* **OPDRACHT 1**:
Beantwoord aan de hand van de tekst over de kerkorde hieronder de volgende vragen:
(a) Op welke wijze wordt de classis volgens Antwoord 41.2 voorgezeten?
(b) Vanuit welk orgaan komt volgens Antwoord 44.1 de voordracht voor de commissies?
(c) Welke bevoegdheid van de consulent staat in Antwoord 44.3 tussen haakjes vermeld?

* **AANGELEVERDE TEKST**:
------

Vraag 41.2: De classis moet worden voorgezeten door een predikant, bij toerbeurt. Is het niet beter om de voorzitter per stemming te kiezen, zoals bij de PS?
Antwoord 41.2: Dordt heeft het kennelijk wel zo bedoeld dat het bij toerbeurt gedaan wordt. Kennelijk om de gelijkheid der broeders te benadrukken en ook om tirannie en eenzijdigheid te voorkomen. Het is goed om dit in de vrijheid van elke classis te laten. Die ruimte wordt hen gegeven in dit artikel.
Vraag 44.1: Er wordt gesproken van een voordracht bij acclamatie bij de commissies. Waarom geen tweetallen waaruit gekozen kan worden?
Antwoord 44.1: Inderdaad, het advies is (geen wet dus): een voordracht vanuit het moderamen. Het zal niet altijd eenvoudig zijn om genoeg bekwame kandidaten te vinden. Dat geldt zeker als je daartoe dubbeltallen zou willen stellen.
Vraag 44.2: Is het mogelijk dat dezelfde personen zitting hebben in het college van visitatoren en de voorbereidingscommissie? Kan dit niet de schijn van belangenverstrengeling hebben?
Antwoord 44.2: De Gereformeerde Gemeenten zijn een relatief klein kerkverband. Per classis zijn er meestal niet zo veel predikanten. Bij een classis met bijvoorbeeld vier predikanten, zitten zij allen in het college van visitatoren. Dit is net zoals nu, waar ze allemaal op kerkvisitatie gaan. In dat geval zou je dus geen predikant meer beschikbaar hebben in de voorbereidingscommissie. Dat is niet wenselijk.
Het is bovendien geen bezwaar dat iemand in beide commissies zit. Beide commissies hebben immers een heel eigen taak. De voorbereidingscommissie moet ordenen, structureren en bezien of de zaken compleet zijn, enz. Dat vraagt om kerkordelijke en zakelijke bekwaamheid. De inhoudelijke taak ligt bij de classis. Het College van visitatoren heeft een geheel andere taak. Bij hen zal de ervaring voorop staan, zoals dit reeds in de oude DKO werd beschreven.
Vraag 44.3: Wat is de verhouding/het werkveld van consulent en college van visitatoren?
Antwoord 44.3: De consulent is door de classis aangewezen om de kerkenraad met raad en daad bij te staan en heeft ook bepaalde bevoegdheden (tekenen beroepsbrief). Daarnaast is er het college van visitatoren om bij bijzondere zorgen en moeilijkheden gevraagd te kunnen worden. Veelal zal contact met de consulent daaraan voorafgaan.

------

* **INVOERGEGEVENS**:
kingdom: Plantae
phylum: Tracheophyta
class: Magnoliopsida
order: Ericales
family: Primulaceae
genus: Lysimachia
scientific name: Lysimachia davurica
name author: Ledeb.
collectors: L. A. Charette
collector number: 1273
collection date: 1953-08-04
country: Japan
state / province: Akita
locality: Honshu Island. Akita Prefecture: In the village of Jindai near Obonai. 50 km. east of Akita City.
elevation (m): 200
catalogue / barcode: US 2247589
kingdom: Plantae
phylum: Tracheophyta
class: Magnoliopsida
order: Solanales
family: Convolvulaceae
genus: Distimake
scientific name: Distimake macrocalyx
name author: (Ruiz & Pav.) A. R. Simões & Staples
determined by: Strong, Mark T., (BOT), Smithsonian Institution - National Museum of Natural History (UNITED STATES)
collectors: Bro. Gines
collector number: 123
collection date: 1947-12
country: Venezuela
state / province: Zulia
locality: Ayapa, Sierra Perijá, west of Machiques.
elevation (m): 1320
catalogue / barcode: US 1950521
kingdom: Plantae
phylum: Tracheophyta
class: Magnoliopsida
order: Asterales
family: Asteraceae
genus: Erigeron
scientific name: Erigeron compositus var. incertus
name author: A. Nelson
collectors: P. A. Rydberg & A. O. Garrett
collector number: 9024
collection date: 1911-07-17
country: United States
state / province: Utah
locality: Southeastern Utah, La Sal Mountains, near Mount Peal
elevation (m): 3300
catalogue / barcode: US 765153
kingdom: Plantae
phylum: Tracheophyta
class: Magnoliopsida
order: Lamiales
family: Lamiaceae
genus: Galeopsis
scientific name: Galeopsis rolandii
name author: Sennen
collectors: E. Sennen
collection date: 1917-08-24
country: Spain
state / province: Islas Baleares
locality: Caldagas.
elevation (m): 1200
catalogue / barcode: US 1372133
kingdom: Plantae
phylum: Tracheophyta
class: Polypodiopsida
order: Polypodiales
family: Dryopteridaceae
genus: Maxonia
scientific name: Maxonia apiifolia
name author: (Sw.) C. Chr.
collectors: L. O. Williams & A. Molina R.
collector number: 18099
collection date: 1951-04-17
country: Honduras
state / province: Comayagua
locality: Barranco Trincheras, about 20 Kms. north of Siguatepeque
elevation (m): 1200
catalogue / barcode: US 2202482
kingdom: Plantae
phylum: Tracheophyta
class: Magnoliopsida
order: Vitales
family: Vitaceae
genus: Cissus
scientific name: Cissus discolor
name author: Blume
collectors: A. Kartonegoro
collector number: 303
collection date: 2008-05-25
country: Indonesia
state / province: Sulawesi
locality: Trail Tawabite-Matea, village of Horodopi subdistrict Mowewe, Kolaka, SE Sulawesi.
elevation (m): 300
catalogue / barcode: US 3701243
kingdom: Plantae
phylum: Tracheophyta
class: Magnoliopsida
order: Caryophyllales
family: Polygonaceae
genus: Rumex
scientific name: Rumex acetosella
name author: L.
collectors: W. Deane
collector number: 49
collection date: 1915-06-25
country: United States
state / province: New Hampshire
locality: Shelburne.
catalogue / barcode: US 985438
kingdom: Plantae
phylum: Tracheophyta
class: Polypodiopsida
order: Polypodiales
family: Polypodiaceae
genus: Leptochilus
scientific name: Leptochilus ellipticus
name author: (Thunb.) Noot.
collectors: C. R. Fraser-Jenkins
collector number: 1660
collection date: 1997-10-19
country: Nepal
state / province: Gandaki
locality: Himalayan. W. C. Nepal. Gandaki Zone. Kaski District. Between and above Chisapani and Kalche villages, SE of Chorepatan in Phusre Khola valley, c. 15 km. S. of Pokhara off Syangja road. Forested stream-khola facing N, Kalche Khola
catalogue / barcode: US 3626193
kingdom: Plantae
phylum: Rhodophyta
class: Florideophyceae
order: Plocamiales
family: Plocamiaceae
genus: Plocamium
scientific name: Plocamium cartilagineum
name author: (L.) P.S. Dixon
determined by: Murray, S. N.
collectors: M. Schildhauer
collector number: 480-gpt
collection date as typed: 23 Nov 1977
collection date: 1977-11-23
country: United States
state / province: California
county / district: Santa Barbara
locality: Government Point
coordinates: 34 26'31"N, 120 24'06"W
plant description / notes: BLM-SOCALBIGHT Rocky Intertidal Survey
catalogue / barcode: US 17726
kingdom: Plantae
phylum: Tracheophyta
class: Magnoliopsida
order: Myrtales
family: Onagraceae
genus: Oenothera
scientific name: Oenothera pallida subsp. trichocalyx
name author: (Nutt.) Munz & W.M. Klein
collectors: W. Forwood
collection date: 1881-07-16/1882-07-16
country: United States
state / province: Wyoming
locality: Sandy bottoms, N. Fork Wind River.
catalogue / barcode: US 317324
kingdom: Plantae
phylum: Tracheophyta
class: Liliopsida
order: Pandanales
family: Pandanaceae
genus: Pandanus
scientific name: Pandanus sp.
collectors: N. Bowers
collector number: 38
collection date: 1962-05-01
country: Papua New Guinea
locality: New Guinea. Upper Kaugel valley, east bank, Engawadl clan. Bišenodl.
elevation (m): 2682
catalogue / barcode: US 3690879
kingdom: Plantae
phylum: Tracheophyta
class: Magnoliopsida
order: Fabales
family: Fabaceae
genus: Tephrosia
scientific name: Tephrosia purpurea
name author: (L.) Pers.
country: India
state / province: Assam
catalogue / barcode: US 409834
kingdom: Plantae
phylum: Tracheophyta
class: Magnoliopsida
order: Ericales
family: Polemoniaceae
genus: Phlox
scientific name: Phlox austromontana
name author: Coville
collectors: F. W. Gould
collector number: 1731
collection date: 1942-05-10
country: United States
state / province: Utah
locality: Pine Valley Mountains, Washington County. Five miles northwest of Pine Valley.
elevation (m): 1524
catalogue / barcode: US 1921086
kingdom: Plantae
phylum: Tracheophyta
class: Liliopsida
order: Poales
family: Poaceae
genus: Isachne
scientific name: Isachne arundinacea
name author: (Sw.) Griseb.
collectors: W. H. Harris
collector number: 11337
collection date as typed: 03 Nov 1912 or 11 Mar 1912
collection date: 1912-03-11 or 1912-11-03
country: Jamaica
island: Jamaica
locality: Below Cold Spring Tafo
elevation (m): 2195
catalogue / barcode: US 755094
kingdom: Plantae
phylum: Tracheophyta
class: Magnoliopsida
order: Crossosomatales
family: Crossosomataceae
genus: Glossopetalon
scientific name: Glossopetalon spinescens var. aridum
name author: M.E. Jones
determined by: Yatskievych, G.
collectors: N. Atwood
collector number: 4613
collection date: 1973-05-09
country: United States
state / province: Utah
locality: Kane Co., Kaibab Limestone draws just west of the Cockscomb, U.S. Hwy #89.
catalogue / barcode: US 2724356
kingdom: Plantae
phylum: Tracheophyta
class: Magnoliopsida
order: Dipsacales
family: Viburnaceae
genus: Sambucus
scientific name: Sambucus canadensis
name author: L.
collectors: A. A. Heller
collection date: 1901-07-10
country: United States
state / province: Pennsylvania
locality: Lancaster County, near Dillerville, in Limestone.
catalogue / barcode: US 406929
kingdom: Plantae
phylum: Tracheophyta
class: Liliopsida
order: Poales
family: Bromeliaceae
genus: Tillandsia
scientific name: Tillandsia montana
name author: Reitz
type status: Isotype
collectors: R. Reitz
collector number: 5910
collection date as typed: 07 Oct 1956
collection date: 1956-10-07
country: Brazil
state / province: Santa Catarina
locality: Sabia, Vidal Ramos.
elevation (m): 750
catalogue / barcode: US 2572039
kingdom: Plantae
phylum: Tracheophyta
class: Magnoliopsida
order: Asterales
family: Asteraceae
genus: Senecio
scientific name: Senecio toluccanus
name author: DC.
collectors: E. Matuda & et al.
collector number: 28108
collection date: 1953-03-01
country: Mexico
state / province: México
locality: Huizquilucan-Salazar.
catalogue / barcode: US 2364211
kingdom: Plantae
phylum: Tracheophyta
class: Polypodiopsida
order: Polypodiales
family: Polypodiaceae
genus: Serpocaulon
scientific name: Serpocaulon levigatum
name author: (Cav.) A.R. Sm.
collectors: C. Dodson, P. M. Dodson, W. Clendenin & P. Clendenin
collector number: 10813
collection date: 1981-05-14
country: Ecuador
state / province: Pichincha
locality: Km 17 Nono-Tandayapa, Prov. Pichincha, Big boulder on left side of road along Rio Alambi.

------

* **OPDRACHT 2**:
Werk de vermeldingen hierboven bij vanaf de regel met "scientific name: Leptochilus ellipticus" tot en met de regel met "order: Pandanales": vervang daarin "collectors" telkens door "collected by" en laat al het overige ongewijzigd. Geef uitsluitend deze regels weer.

* **VERWACHT ANTWOORD 1**:
(a) Bij toerbeurt, door een predikant.
(b) Vanuit het moderamen.
(c) Het tekenen van de beroepsbrief.

* **VERWACHT ANTWOORD 2**:
scientific name: Leptochilus ellipticus
name author: (Thunb.) Noot.
collected by: C. R. Fraser-Jenkins
collector number: 1660
collection date: 1997-10-19
country: Nepal
state / province: Gandaki
locality: Himalayan. W. C. Nepal. Gandaki Zone. Kaski District. Between and above Chisapani and Kalche villages, SE of Chorepatan in Phusre Khola valley, c. 15 km. S. of Pokhara off Syangja road. Forested stream-khola facing N, Kalche Khola
catalogue / barcode: US 3626193
kingdom: Plantae
phylum: Rhodophyta
class: Florideophyceae
order: Plocamiales
family: Plocamiaceae
genus: Plocamium
scientific name: Plocamium cartilagineum
name author: (L.) P.S. Dixon
determined by: Murray, S. N.
collected by: M. Schildhauer
collector number: 480-gpt
collection date as typed: 23 Nov 1977
collection date: 1977-11-23
country: United States
state / province: California
county / district: Santa Barbara
locality: Government Point
coordinates: 34 26'31"N, 120 24'06"W
plant description / notes: BLM-SOCALBIGHT Rocky Intertidal Survey
catalogue / barcode: US 17726
kingdom: Plantae
phylum: Tracheophyta
class: Magnoliopsida
order: Myrtales
family: Onagraceae
genus: Oenothera
scientific name: Oenothera pallida subsp. trichocalyx
name author: (Nutt.) Munz & W.M. Klein
collected by: W. Forwood
collection date: 1881-07-16/1882-07-16
country: United States
state / province: Wyoming
locality: Sandy bottoms, N. Fork Wind River.
catalogue / barcode: US 317324
kingdom: Plantae
phylum: Tracheophyta
class: Liliopsida
order: Pandanales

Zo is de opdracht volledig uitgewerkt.